Editors/Producers: The final stocking of the mosquito fish is scheduled for Thursday from 10 a.m. to 1 p.m. in the Arizona and Crosscut canals in Scottsdale and Tempe. Call Jeff Lane at (602) 818-5187 for exact locations.

Media resources

Image of SRP staff in yellow safety vest releasing mosquito fish into a canal.

Additional resources:

Monsoon season has arrived, perhaps finally providing some relief from June’s extreme heat. But with the more humid weather also comes standing water and mosquitos, a combination that can also bring transmitters of diseases such as the West Nile and Zika viruses.

Salt River Project has been doing its part since 2004 to help combat the spread of mosquito-borne diseases by stocking its 131 miles of canals in the Valley with Gambusia affinis fish – about 200,000 each year have been eating mosquito and thriving on larvae during the 13-year-old program.

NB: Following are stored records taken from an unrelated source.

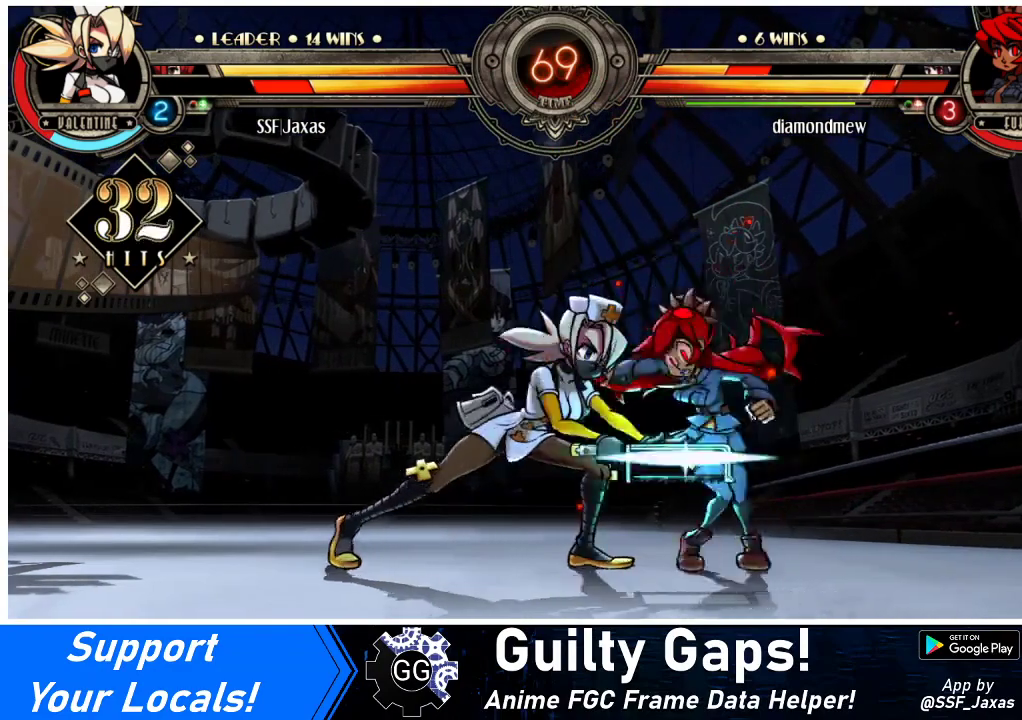
{"buttons": [], "events": [[100, "DPAD_DOWN", "down"], [367, "CIRCLE", "down"], [467, "DPAD_DOWN", "up"], [500, "CIRCLE", "up"]]}
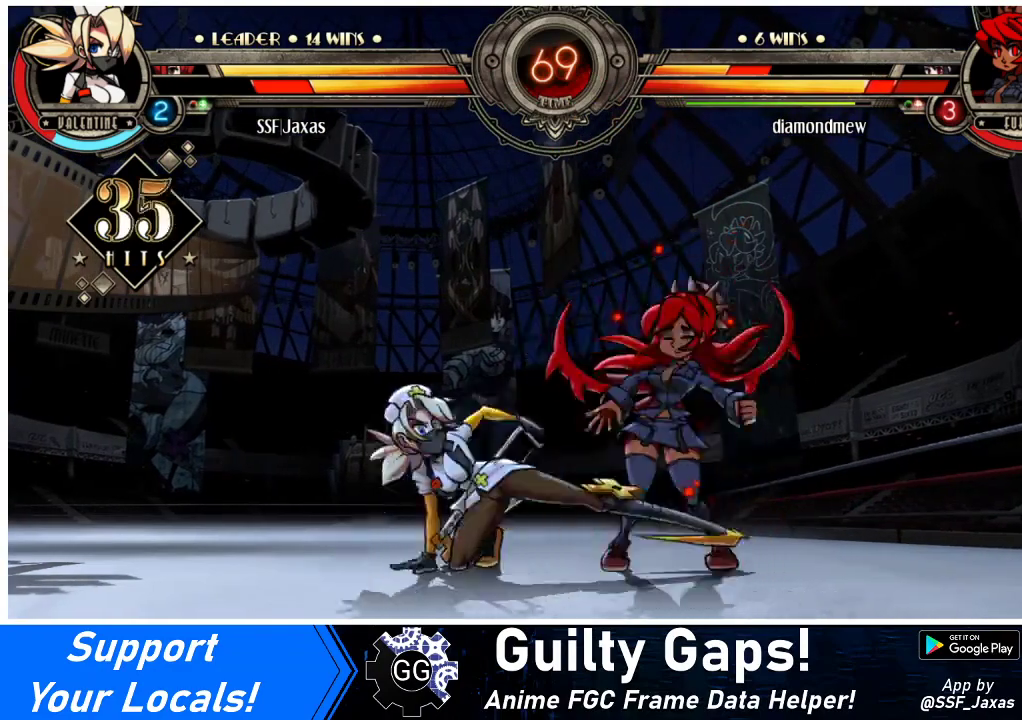
{"buttons": [], "events": [[367, "R2", "down"], [500, "R2", "up"]]}
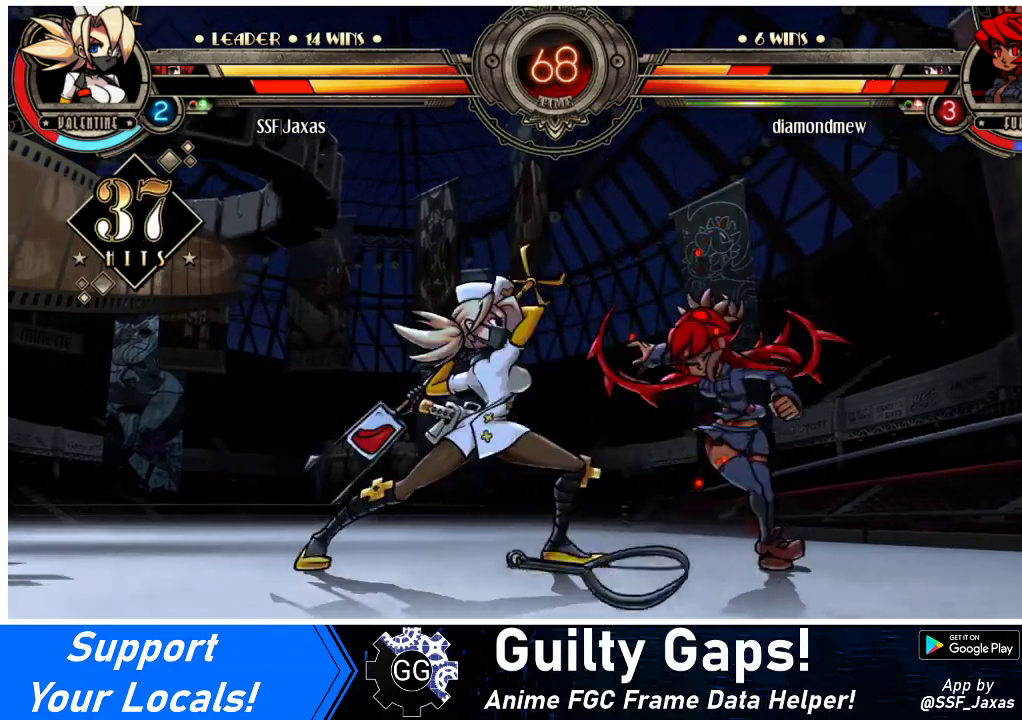
{"buttons": [], "events": [[167, "R2", "down"], [333, "R2", "up"]]}
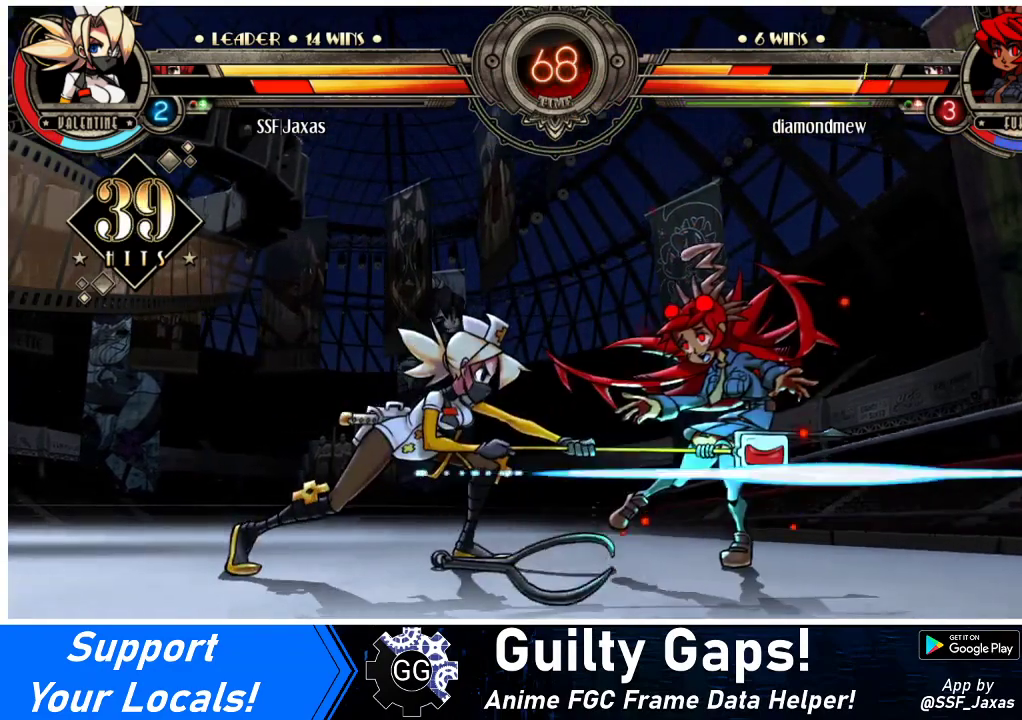
{"buttons": [], "events": [[33, "R2", "down"], [167, "R2", "up"], [233, "DPAD_DOWN", "down"], [300, "DPAD_RIGHT", "down"], [333, "DPAD_DOWN", "up"], [367, "R2", "down"], [400, "DPAD_RIGHT", "up"], [467, "R2", "up"]]}
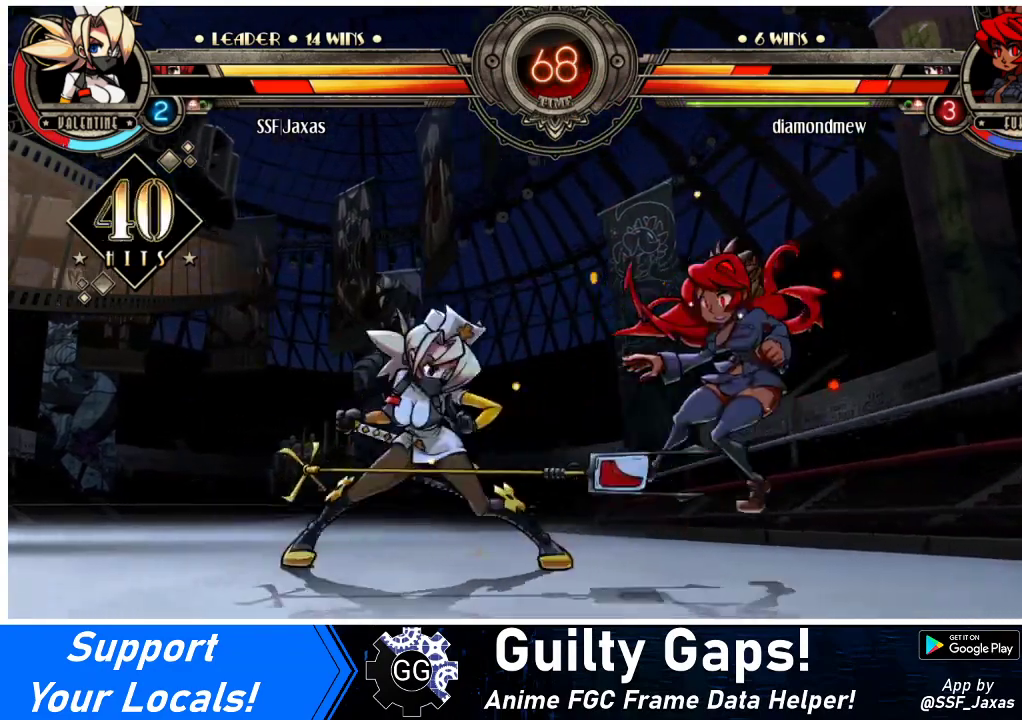
{"buttons": [], "events": []}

SRP, which also employs white amur fish in its canals to reduce the need for herbicides to control aquatic weeds, this week will be wrapping up its annual stocking for the year when bags of tiny mosquito fish will be released into canals and laterals. The expectation is that these fish will eventually make their way into culverts and ditches where standing water is more likely to occur.

Brian Moorhead, a senior scientist/engineer in SRP’s Groundwater division who heads up the stocking program, said SRP’s canals are not conducive to mosquito reproduction because the water is constantly moving.

“These fish are only 1 to 2 inches long, and they can move into our smaller laterals and ditches to help curb the mosquito populations there,” said Moorhead. “Much of the infrastructure that delivers SRP irrigation water connects to residential shareholders’ privately owned irrigation facilities such as ditches, pipes and standboxes, which can have pools of water that last for several days. These fish can then use the pipelines as conduits to assist in removing mosquito larvae.”

The small fish are purchased from fish farms in North Carolina and arrive via air freight in batches of approximately 15,000 per shipment. Upon arrival, the fish are distributed among several SRP canal sites from which they can make their way into the lateral system.

SRP is the largest raw water supplier in the greater Phoenix metropolitan area, delivering about 800,000 acre-feet annually to agricultural, urban and municipal water users.